There is ample evidence from as early as the fourth century that dance was a frequent occurrence in church, serving as a component of liturgical services on special occasions, especially Easter and Christmas. That the tradition continued throughout the Middle Ages is attested to by a twelfth-century description of girls dancing during the Easter celebrations in London and references to thirteenth-century clerics in Gournay (near Rouen, France) dancing as a part of the feasts of the Innocents and of St. Madeline. The troubadour Pierre de Corbiac wrote in his Tesaur around the year 1250 that he knew how "to dance the Sanctus and the Agnus and the Cunctipotens," which refers to three prayers chanted during the celebration of the Mass. In 1313, members of the congregation of St. Bartholomew in Tauste, Spain, were taught by Rabbi Hacén ben Salomo to perform choral dances around the altar. All of this is clear evidence that throughout the period, dancing continued to be associated with sacred occasions, including the celebration of the Mass, and that laymen as well as clerics took part.

Prohibitions.

- **Records supplied**
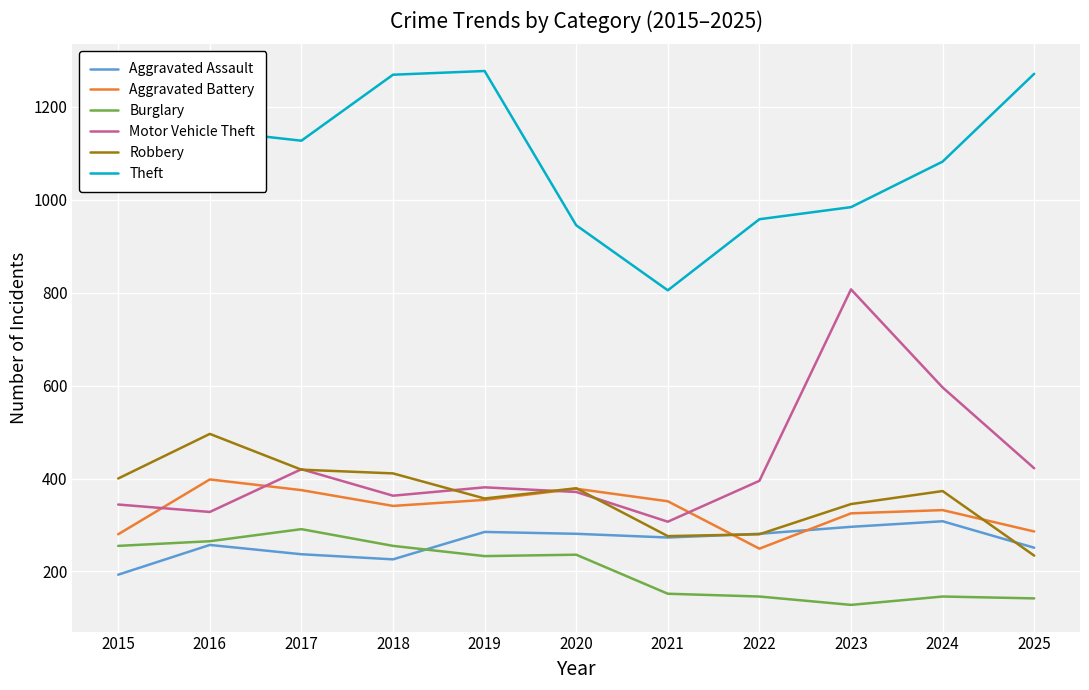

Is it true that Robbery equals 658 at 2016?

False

---

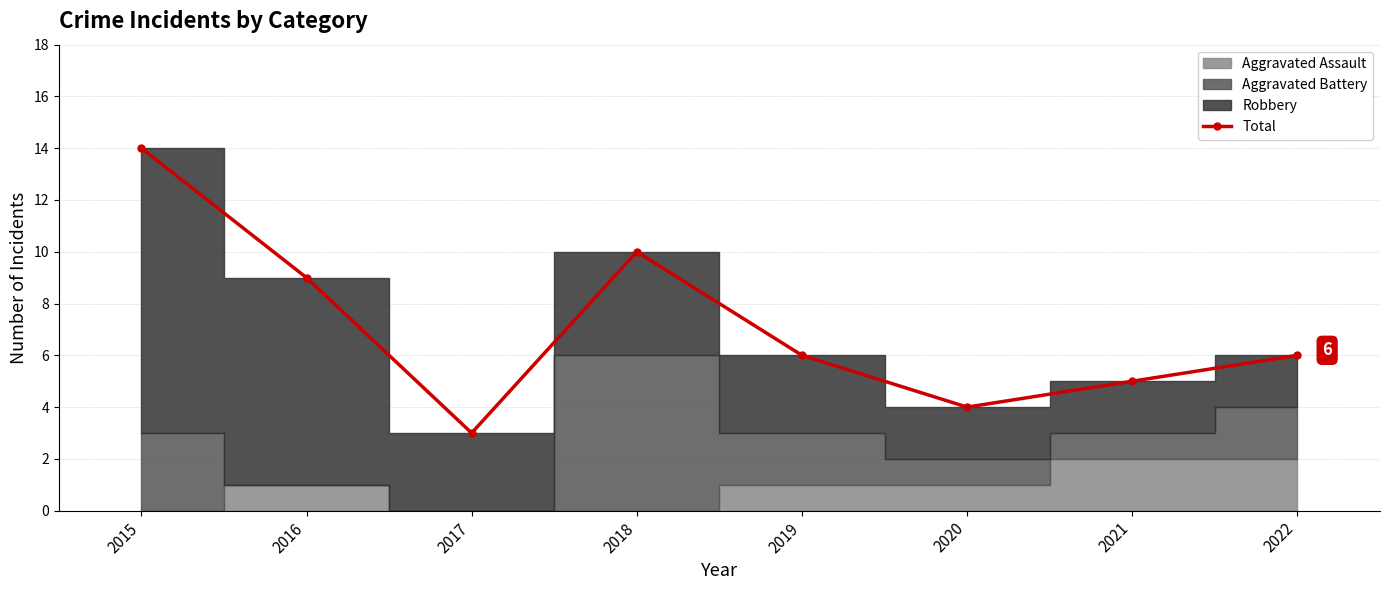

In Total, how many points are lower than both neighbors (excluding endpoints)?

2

- **Problems and tasks**
1. List the three prayers that the passage on dance in church says Pierre de Corbiac knew how to dance.
2. Write the next part of the passage on dance in church, picking up under its final heading, "Prohibitions."

- **Your written answers**
1. Sanctus, Agnus, Cunctipotens

2.
At the same time, there are also frequent warnings throughout the period against dance, beginning as early as the late sixth century, when the rather austere English monk, St. Augustine of Canterbury (d. 604), wrote that "it is better to dig and plough on festival days than to dance," a sentiment echoed a century later by the theologian and English historian the Venerable Bede (673–735). A number of church writings indicate that dancing was frowned upon because it was considered to have pagan as well as erotic overtones. In the first decade of the thirteenth century both the bishop of Paris and the Council of Avignon forbade dancing the carol in processions or during the vigil ceremonies on saints' days, and in 1325 the General Chapter of the Church in Paris threatened excommunication for clerics who danced on any occasion, with the exception of sacred dancing on Christmas and the feasts of St. Nicholas and St. Catherine. An extremely negative view of dancing is found in the fourteenth-century preacher's handbook Fasciculus morum, which describes a scene in which the devil gathers up his followers by sending one of his daughters to lead a round dance. The same source also connects dancing to gluttony and lechery in the midst of a discussion of the sin of Sloth:

Notice that it is absurd to say that such worldly joy as is generated by dancing and singing and the like on holy day—activities which rouse people rather to gluttony, lechery, and similar wretched deeds than to the praise of God and his saints—can possibly please God; and yet they think they please him the more they devote themselves to such unwarranted activities.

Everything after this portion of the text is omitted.